Just on the heels of two bad ones in a row comes a good day.
What makes it a good day? That's what my therapist asked me. Basically it boils down to: I have energy and I feel happy. I feel like there is light in the tunnel. Or maybe like I'm out of the tunnel. I feel lighter and it feels like there are possibilities--like maybe I could make or do something. I can concentrate. I don't feel fear or anxiety. I don't feel sad or depressed. I got good sleep last night. I'm not worried about my sleep tonight (because I don't have to work tomorrow). I feel thankful and happy that I don't have to work tomorrow. I don't mind working. I am able to work well and effectively without feeling incompetent.
Amelia took her first steps on Saturday! She is getting so big! I love her so much.
Lately I've been struggling with accepting my new life. I'm not going to be able to get things I want to done. I have to accept that. I'm not going to be able to go out with my friends until I feel ready.
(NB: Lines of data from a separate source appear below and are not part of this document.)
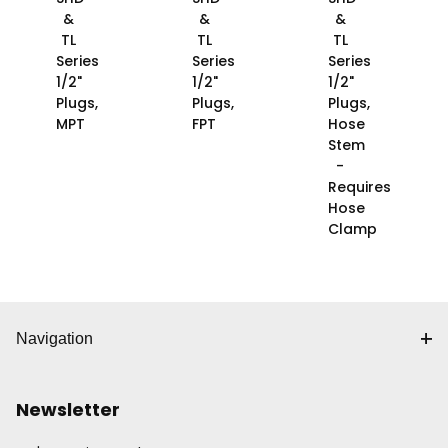
&
&
&
TL
TL
TL
Series
Series
Series
1/2"
1/2"
1/2"
Plugs,
Plugs,
Plugs,
MPT
FPT
Hose
Stem
-
Requires
Hose
Clamp
Navigation
Newsletter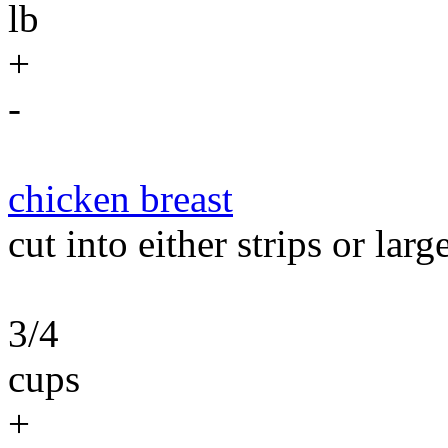
lb
+
-
chicken breast
cut into either strips or larg
3/4
cups
+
I'm happy to accept that, but a little sad that I am missing my friends. I am having the most trouble realizing I won't get to sew much in the near future. I didn't mind so much when I accepted this to be the case. But now I REALLY want to sew some things and it's tough to accept this as reality. I was okay with it for the first year. Now I'm itching to get stuff made! But, trying to get sewing done is just too stressful. I can't put pressure on myself to get things done. It is just too much. I need to focus on what I need to/have to do: work, take care of my baby, and take care of myself. Anything beyond that needs to just go to the wayside for now. And I need to make my peace with that... and yet I still hold out hope!